No shipping and handling required
By By Leada Gore, Editor
Let’s say it’s 4 a.m. and you can’t sleep. Looking for a distraction, you turn on the television and flip through the channels. In between the old movies and shop-at-home channels you will find an array of infomercials.
These loud, brightly colored 30 minute commercials are designed to sell all sorts of products. There are choppers and cookers, blankets and razors, exercise equipment and home cleaning products.
There are certain things you can count on when you see these commercials.
The product will be made to appear wonderful, even life-changing. A quick view leaves you wondering how you ever lived without a chopper you could use with one hand or a glass bulb that will water your plants when you’re away.
Another trend in these commercials is a loud spokesperson who hawks the products through an array of demonstrations.
Need to soak up the Nile River? The demonstrator has a towel for that.
Have wrinkles around your eyes? Let the announcer show you how putting electrodes on your temples will make them disappear.
Need flatter abs, a better tush or more-defined calves?
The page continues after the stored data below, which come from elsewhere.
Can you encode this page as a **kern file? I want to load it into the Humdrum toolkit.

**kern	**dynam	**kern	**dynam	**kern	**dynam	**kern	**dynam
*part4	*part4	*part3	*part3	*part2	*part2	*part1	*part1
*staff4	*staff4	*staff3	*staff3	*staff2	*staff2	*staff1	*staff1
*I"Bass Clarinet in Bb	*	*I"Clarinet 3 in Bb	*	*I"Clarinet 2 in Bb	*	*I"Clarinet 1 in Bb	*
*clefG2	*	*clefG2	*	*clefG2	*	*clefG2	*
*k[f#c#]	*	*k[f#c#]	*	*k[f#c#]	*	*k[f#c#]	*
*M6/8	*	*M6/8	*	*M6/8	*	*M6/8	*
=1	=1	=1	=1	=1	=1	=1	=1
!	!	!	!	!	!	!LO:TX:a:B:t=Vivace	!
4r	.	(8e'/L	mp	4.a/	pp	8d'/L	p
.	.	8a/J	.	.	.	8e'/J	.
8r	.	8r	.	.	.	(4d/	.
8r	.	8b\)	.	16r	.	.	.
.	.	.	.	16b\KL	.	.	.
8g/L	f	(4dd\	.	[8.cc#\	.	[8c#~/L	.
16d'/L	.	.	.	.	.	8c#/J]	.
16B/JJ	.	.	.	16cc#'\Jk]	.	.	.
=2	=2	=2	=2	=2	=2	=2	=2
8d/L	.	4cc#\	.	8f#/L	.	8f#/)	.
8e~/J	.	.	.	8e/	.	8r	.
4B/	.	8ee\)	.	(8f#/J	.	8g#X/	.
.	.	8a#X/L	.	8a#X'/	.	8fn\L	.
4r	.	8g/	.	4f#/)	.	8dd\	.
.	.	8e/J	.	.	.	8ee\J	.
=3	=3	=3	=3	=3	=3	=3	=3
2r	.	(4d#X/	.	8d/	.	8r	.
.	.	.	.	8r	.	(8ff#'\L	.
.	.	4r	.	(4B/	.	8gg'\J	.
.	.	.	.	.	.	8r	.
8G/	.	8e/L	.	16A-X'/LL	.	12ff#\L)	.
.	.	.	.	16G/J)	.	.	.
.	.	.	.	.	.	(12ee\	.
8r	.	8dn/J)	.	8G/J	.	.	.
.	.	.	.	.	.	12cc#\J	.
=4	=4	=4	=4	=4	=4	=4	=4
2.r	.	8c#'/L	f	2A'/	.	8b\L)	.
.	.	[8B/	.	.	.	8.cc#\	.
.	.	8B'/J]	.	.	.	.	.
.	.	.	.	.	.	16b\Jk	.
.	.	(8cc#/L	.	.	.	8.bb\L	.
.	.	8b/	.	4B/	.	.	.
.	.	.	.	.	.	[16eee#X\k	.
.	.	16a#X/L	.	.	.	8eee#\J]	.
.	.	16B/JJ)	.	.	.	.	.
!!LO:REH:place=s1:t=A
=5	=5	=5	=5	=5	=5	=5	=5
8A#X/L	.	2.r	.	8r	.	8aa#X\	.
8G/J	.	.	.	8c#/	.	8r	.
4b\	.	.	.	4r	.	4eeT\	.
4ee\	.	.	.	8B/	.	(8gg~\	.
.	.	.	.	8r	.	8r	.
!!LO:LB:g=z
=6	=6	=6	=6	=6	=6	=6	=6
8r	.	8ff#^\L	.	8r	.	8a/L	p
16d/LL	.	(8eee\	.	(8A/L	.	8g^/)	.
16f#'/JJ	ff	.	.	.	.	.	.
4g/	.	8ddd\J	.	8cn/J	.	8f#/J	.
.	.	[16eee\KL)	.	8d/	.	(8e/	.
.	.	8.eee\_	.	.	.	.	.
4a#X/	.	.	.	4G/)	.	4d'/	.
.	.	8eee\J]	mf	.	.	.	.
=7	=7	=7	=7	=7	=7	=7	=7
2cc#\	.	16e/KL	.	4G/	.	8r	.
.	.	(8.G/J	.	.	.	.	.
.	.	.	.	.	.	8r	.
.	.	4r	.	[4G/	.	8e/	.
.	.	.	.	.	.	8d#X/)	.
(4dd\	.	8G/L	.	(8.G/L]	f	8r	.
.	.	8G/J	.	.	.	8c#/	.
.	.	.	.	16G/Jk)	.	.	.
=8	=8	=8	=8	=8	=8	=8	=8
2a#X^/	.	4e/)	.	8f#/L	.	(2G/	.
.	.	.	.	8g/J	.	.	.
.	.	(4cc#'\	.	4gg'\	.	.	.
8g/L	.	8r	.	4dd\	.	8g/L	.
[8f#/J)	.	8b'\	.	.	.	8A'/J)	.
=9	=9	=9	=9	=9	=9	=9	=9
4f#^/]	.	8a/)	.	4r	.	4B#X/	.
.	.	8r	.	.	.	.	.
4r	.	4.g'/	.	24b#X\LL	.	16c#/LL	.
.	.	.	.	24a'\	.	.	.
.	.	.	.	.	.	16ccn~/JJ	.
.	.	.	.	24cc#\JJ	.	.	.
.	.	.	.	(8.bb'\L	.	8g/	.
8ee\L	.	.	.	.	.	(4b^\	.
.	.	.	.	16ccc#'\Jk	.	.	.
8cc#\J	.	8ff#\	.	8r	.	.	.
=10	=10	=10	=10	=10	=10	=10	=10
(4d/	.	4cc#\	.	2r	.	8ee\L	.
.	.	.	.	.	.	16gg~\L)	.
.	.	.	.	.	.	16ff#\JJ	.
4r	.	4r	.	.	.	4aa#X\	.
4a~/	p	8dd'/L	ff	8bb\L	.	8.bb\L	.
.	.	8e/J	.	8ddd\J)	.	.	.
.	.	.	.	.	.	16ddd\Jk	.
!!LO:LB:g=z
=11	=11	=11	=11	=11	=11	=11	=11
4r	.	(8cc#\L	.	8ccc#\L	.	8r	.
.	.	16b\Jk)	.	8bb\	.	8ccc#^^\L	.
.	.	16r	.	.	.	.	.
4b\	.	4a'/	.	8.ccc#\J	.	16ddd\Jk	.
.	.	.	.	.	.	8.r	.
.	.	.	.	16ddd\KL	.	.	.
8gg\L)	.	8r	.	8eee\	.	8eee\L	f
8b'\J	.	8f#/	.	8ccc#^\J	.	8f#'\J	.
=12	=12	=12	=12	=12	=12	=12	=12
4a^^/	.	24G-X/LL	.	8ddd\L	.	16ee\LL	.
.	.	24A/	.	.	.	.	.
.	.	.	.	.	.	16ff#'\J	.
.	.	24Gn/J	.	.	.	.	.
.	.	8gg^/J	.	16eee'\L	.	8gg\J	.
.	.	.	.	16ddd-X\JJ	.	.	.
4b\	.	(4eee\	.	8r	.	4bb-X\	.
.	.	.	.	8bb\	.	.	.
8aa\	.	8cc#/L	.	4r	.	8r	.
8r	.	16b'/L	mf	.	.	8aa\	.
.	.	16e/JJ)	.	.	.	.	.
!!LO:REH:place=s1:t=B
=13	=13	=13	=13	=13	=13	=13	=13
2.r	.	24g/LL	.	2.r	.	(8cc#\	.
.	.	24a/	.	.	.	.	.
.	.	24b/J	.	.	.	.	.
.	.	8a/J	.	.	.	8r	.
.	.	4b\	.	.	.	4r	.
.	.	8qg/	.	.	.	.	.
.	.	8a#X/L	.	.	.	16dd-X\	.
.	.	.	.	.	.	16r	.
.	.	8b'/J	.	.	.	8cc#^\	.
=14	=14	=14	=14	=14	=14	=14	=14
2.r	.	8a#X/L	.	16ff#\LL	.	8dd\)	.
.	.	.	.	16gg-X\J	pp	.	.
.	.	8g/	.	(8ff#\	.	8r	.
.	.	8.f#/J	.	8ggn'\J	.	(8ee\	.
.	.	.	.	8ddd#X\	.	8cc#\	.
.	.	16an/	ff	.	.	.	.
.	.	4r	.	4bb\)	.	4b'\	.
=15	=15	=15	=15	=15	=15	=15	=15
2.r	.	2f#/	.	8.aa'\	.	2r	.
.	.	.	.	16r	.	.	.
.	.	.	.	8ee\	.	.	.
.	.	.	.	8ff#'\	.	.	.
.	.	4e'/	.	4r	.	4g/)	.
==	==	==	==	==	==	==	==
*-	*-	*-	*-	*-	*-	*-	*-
The tanned and toned spokesperson will show you how to achieve each with just 10 minutes a day thanks to the handy, dandy Muscle-O-Nator.
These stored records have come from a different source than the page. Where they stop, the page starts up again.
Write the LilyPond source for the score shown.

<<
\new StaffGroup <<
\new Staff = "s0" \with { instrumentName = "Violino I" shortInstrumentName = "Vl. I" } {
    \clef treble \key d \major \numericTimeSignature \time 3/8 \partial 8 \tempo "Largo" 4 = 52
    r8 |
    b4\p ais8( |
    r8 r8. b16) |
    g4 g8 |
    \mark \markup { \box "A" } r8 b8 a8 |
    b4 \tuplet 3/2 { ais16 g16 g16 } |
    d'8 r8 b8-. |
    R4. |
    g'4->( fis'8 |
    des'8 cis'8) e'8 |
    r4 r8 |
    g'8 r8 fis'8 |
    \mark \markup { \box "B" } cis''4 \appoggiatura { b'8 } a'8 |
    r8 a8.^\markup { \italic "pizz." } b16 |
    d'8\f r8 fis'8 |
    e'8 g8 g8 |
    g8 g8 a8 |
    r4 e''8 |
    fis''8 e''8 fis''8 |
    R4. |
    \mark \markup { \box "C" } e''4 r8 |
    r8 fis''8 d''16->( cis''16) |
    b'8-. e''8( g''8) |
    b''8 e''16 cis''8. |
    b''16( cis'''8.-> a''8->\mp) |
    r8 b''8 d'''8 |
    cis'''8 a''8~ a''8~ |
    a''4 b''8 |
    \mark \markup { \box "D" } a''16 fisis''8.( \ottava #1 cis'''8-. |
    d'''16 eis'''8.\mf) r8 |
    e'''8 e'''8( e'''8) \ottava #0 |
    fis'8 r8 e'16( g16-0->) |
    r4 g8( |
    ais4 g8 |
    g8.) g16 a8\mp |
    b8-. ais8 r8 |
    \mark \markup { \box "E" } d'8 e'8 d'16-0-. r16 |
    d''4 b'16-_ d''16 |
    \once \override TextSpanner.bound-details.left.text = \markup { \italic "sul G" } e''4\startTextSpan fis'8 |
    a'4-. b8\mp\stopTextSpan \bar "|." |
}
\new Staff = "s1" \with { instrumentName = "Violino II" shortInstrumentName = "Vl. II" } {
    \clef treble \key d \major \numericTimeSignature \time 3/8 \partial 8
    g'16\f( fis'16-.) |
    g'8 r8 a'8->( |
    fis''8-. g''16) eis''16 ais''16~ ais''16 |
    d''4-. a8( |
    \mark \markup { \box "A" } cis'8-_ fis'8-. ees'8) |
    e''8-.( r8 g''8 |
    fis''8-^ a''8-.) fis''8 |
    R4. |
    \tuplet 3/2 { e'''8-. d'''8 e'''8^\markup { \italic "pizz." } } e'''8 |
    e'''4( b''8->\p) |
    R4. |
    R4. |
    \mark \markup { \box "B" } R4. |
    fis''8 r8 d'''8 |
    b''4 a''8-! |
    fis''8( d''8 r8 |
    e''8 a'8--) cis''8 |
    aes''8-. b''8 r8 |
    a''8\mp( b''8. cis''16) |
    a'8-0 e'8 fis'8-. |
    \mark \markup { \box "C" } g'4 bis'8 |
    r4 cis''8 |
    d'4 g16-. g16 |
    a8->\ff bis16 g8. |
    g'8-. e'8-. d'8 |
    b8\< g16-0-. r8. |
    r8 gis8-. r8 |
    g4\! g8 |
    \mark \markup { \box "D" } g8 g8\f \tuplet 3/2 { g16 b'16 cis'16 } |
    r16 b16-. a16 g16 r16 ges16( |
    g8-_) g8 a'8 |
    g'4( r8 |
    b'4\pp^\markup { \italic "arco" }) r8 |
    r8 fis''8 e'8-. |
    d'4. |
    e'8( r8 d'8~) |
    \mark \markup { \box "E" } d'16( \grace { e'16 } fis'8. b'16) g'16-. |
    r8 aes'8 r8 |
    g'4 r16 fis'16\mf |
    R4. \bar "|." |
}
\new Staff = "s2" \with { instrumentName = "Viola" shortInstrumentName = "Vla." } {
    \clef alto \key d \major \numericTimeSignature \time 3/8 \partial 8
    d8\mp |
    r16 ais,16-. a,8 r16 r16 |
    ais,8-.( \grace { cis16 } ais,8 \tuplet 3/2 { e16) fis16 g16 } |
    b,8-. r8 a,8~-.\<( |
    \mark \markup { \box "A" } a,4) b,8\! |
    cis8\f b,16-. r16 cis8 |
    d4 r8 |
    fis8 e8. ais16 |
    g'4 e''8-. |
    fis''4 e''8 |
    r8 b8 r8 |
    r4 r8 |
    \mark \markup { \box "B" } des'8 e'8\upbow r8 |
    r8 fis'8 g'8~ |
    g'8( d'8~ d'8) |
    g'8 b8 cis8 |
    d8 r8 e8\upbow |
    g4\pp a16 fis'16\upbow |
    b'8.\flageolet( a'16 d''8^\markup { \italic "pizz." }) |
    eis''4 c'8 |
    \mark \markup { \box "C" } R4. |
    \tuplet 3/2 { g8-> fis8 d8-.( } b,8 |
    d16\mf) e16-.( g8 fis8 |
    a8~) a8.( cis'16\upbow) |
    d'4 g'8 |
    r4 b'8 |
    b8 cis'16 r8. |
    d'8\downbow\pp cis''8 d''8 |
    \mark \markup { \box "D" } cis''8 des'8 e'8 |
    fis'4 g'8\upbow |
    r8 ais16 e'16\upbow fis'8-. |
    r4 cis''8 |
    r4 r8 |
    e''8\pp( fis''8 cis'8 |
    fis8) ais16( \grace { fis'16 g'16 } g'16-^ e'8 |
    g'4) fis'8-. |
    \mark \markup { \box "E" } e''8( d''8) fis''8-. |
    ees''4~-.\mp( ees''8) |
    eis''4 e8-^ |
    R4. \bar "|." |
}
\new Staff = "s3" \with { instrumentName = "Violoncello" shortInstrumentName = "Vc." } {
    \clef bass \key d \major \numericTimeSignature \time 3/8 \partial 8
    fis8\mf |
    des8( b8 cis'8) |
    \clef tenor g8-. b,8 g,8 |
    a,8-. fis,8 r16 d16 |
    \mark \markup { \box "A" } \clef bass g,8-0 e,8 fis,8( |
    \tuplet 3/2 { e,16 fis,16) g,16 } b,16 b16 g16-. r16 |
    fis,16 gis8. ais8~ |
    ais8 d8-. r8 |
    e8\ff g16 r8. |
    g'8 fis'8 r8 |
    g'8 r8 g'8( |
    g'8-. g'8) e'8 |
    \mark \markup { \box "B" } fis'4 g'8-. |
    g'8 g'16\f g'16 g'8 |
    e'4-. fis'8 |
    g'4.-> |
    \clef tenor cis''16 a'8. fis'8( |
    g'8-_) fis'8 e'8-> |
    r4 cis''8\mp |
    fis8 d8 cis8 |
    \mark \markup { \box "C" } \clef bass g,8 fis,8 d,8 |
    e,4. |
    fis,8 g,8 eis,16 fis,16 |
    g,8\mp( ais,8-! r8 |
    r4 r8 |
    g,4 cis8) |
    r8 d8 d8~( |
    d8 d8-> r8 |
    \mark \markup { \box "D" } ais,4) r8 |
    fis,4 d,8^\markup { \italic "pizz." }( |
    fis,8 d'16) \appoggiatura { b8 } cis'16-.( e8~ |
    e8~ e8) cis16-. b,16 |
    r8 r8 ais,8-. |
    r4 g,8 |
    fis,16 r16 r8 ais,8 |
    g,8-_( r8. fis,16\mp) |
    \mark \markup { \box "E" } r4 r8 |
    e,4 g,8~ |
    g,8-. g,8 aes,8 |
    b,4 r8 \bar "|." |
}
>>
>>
You can also count on all the items being sold for the “low, low price of $19.99.” Usually, this “low, low” price includes a variety of free items, such as two Muscle-O-Nators for the price of one.
In addition to the $19.99 you can also count on paying extra shipping and handling. The shipping makes some sense, as in I’m sure it does cost something to mail these products.
The handling is another matter. What exactly encompassed handling and who determines what it costs? How much could it cost to take a pet groomer out of the warehouse and put it in a box? Are we talking $20 or $200?
By the time you pay the shipping and handling, your $19.99 product will end up costing you somewhere around $50, a price that seems pretty steep for a blanket that wraps around your arms.
The combination of the amazing demonstrations, hard-selling announcers and low, low price makes each of the items almost impossible to leave on the shelf.
Before you know it, you’ve bought $500 worth of potato choppers, pet hair vacuums and Chia pets that look like the president…all because you just couldn’t sleep.